I am looking at a company and i am trying to find out who exactly owns the shares. I have downloaded all the memo's and articles of association from the CRO. I have also downloaded al the form B1's. It is difficult to follow the share transfers in these forms. In fact it is impossible. Is there anywhere else i can look to find out who owns the shares in any particular company?


----------



## ClubMan (8 Sep 2005)

*Re: shares*

The company registrar and/or the stock exchange should hold a publicly accessible register of shareholders. However the names of shareholders who hold their shares in a broker/registrar nominee account will not be available as they are held sort of at arm's length.


----------



## quickquestio (8 Sep 2005)

viztopia said:
			
		

> I am looking at a company and i am trying to find out who exactly owns the shares. I have downloaded all the memo's and articles of association from the CRO. I have also downloaded al the form B1's. It is difficult to follow the share transfers in these forms. In fact it is impossible. Is there anywhere else i can look to find out who owns the shares in any particular company?


 
 the memo's and articles will only have the details of who started the company
 usually 2 shares issued to the Company formation agents.

 the b1's will change each year so only get the latest.

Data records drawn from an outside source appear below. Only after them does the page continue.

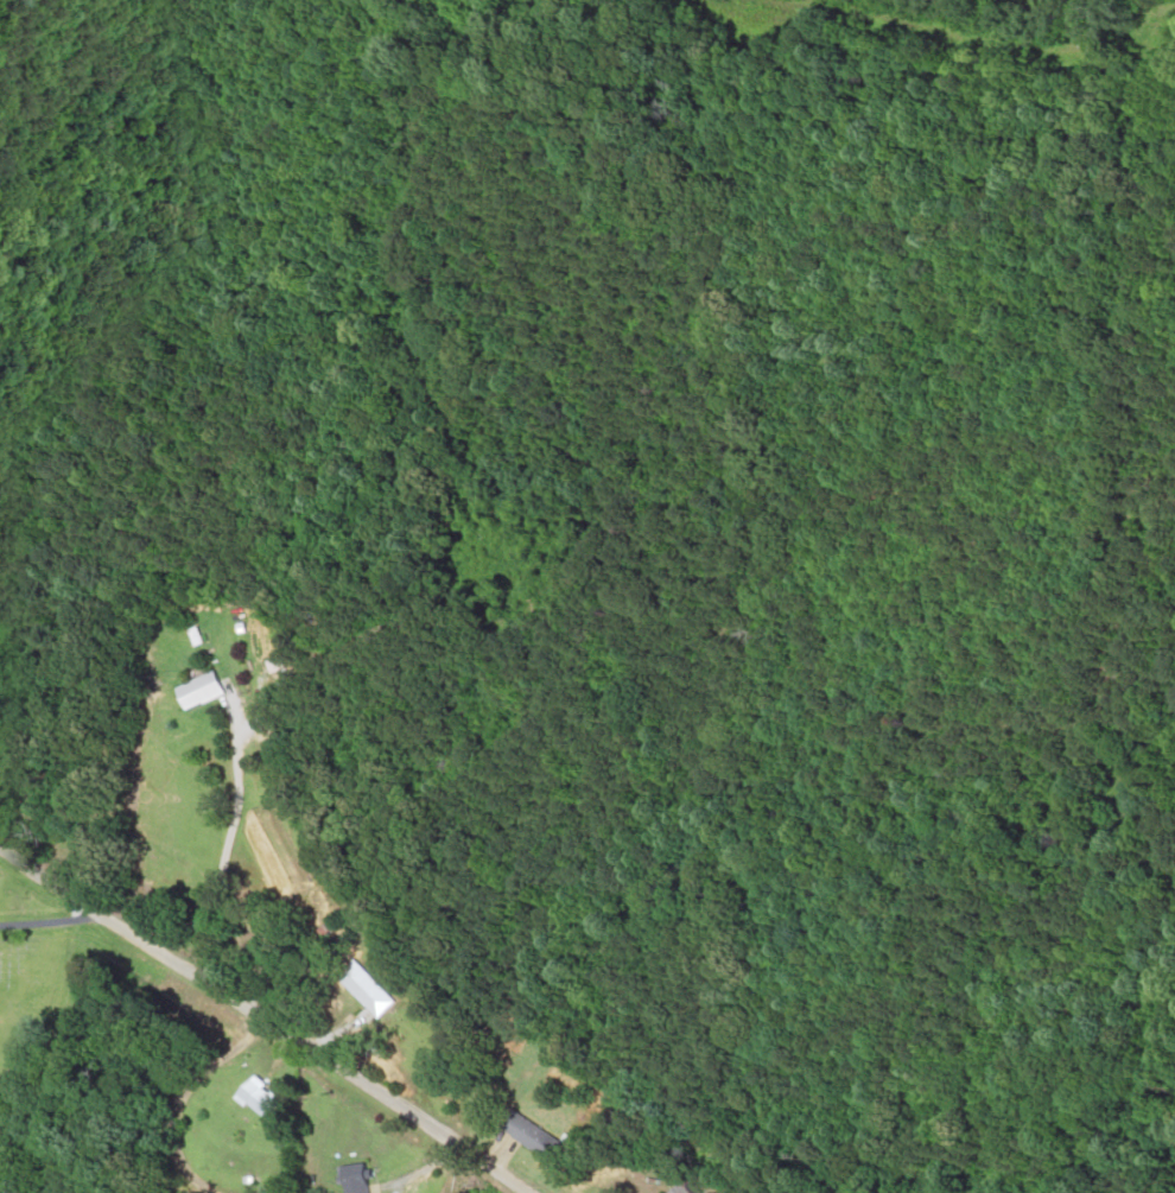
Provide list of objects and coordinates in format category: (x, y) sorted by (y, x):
building: (215, 690)
road: (250, 736)
building: (375, 989)
road: (276, 1014)
building: (266, 1096)
building: (543, 1137)
building: (364, 1178)
building: (694, 1189)

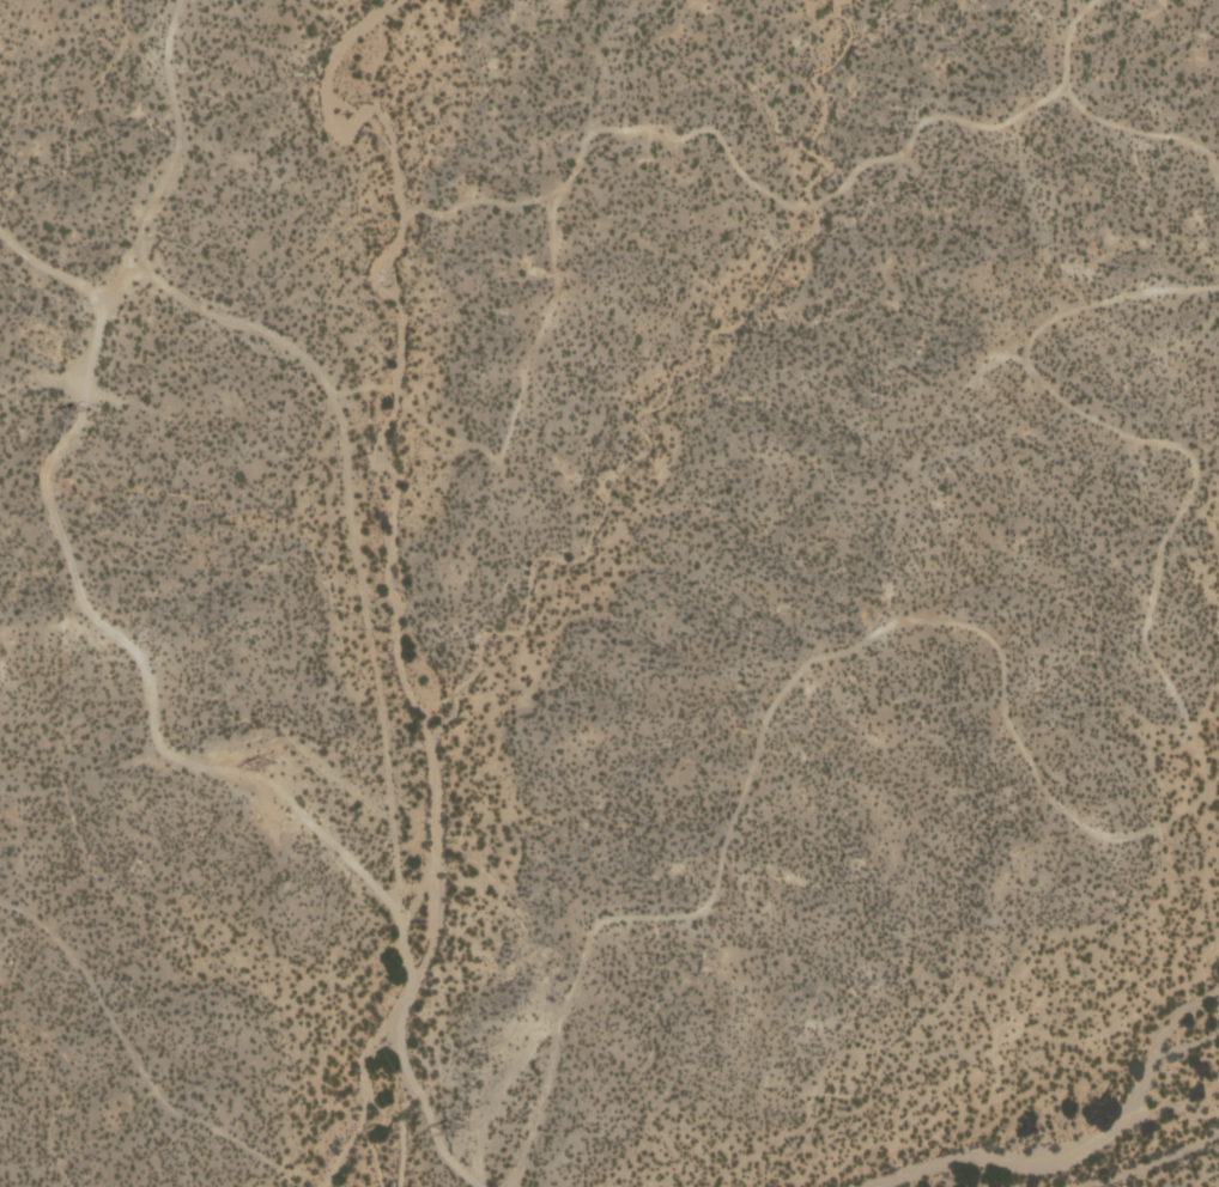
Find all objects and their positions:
road: (1139, 133)
road: (768, 190)
road: (123, 276)
road: (334, 399)
power tower: (80, 411)
road: (152, 740)
power tower: (264, 765)
road: (1031, 767)
road: (542, 1100)
power tower: (459, 1127)

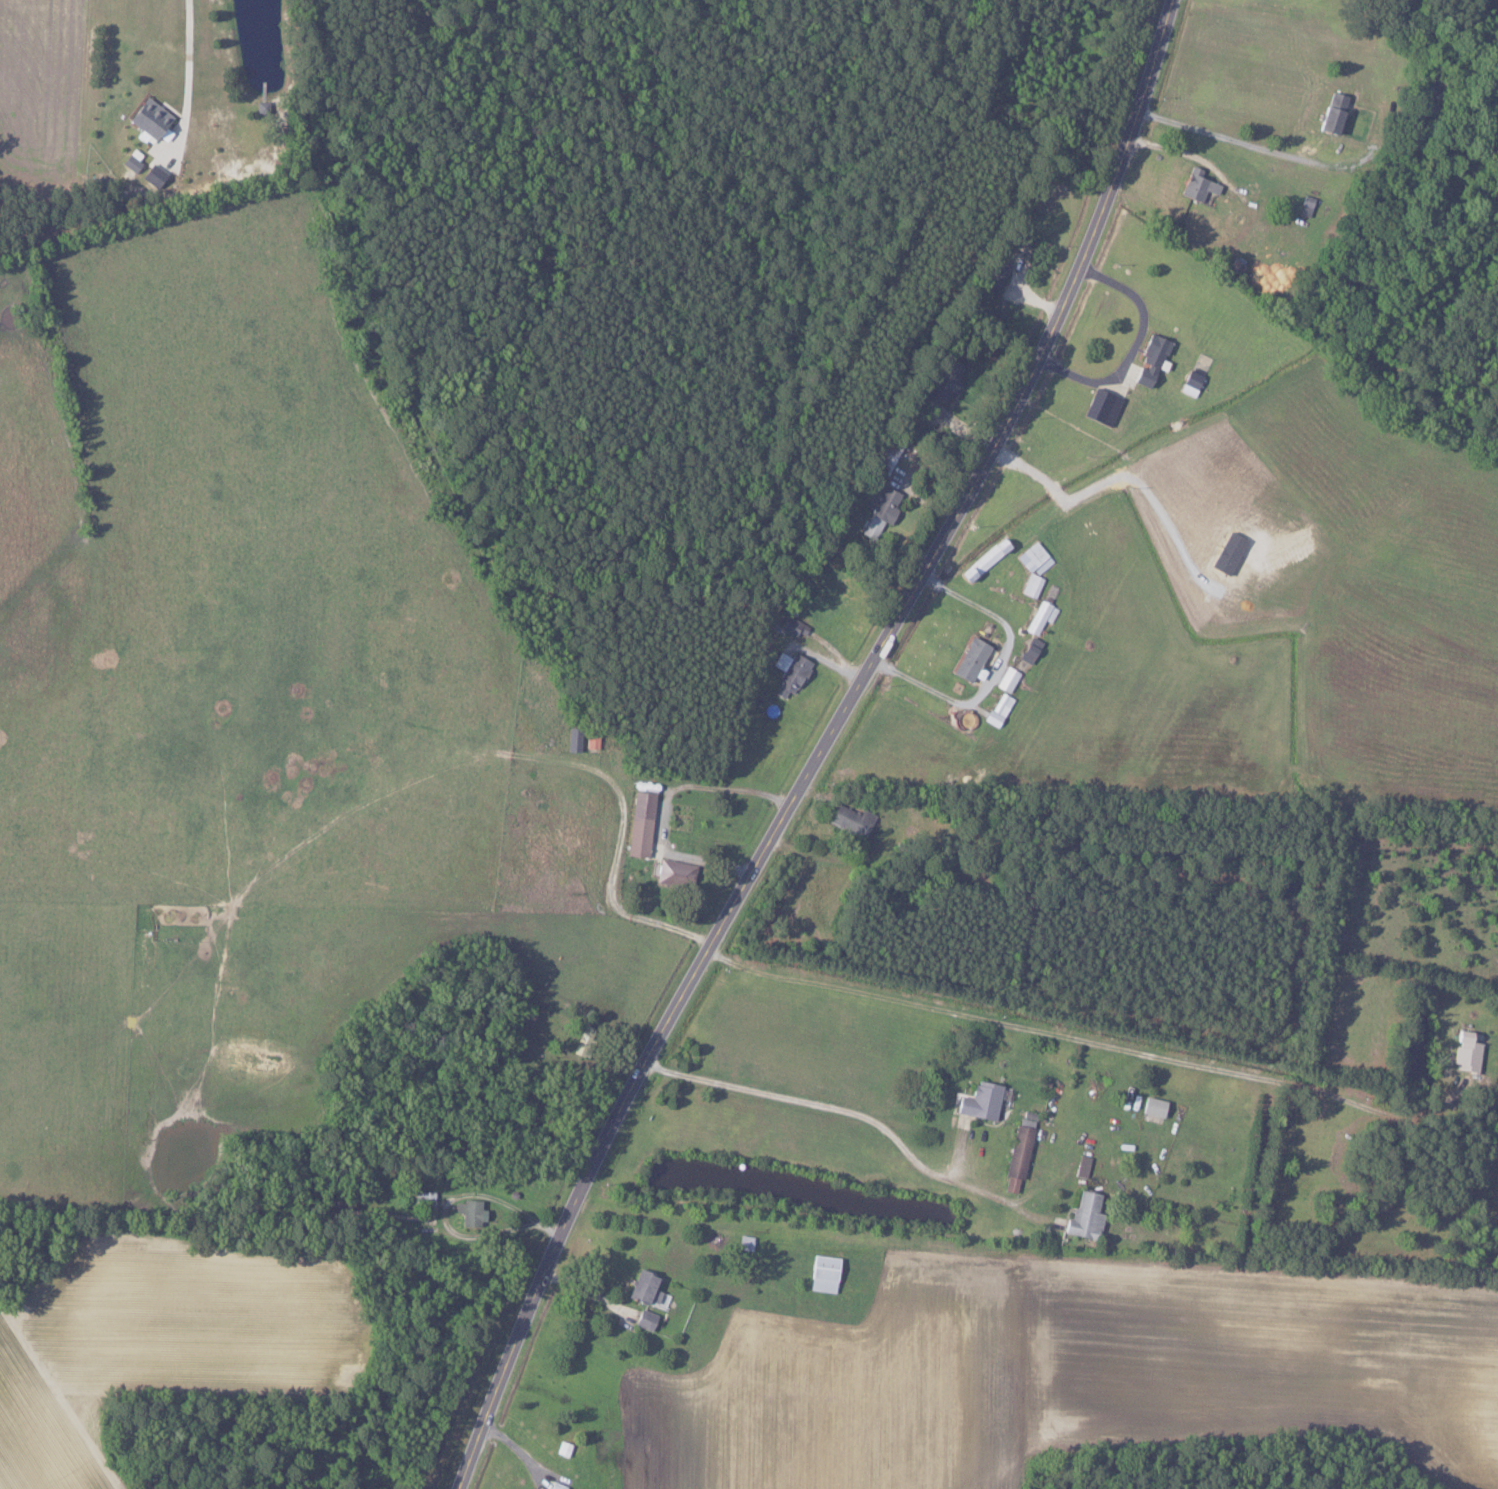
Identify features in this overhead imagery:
road: (183, 53)
building: (1330, 112)
building: (148, 120)
road: (1230, 138)
building: (129, 162)
building: (1196, 185)
road: (1133, 345)
building: (1148, 359)
building: (1191, 379)
building: (948, 381)
building: (881, 512)
building: (981, 560)
building: (1032, 566)
building: (1040, 617)
building: (792, 626)
building: (1026, 653)
building: (969, 659)
building: (790, 670)
road: (993, 671)
building: (1006, 679)
building: (996, 711)
building: (572, 741)
road: (821, 744)
road: (665, 803)
building: (851, 820)
building: (639, 824)
building: (673, 874)
road: (1087, 1041)
building: (1464, 1053)
building: (978, 1101)
building: (1152, 1107)
road: (845, 1110)
building: (1018, 1152)
building: (467, 1213)
building: (1083, 1215)
building: (821, 1273)
building: (646, 1290)
building: (644, 1319)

 So on the latest B1 just read the *List of Past and Present Members*

 also you can just go to the companies registered address and ask to
 see the list of share holders which they are obligied to show you by law.


----------



## ClubMan (8 Sep 2005)

Oh - I was assuming a publicly listed company but I guess this is privately held?


----------



## viztopia (8 Sep 2005)

thanks for the replys.
it is a private limited company and there have been quite a few share transfers down trough the years. i have all the B1's but these seem to contradict each other. I should have mentioned that i am doing this on behalf of the companys directors and they are unsure as to who owns the shares. Is there not some agency i.e. CRO that the shares would have to be registered with? who issues share certificates? would they not have a register?


----------



## dam099 (8 Sep 2005)

viztopia said:
			
		

> thanks for the replys.
> it is a private limited company and there have been quite a few share transfers down trough the years. i have all the B1's but these seem to contradict each other. I should have mentioned that i am doing this on behalf of the companys directors and they are unsure as to who owns the shares. Is there not some agency i.e. CRO that the shares would have to be registered with? who issues share certificates? would they not have a register?


 
It is the company secretary who is responsible for issuing shares and maintaining a register. The CRO would only have the info that they were given on the B1's etc. If the directors are the ones trying to find out sounds like the company has not been keeping their records correctly.


----------



## quickquestio (8 Sep 2005)

viztopia said:
			
		

> thanks for the replys.
> it is a private limited company and there have been quite a few share transfers down trough the years. i have all the B1's but these seem to contradict each other. I should have mentioned that i am doing this on behalf of the companys directors and they are unsure as to who owns the shares. Is there not some agency i.e. CRO that the shares would have to be registered with? who issues share certificates? would they not have a register?



who appointed these directors??


----------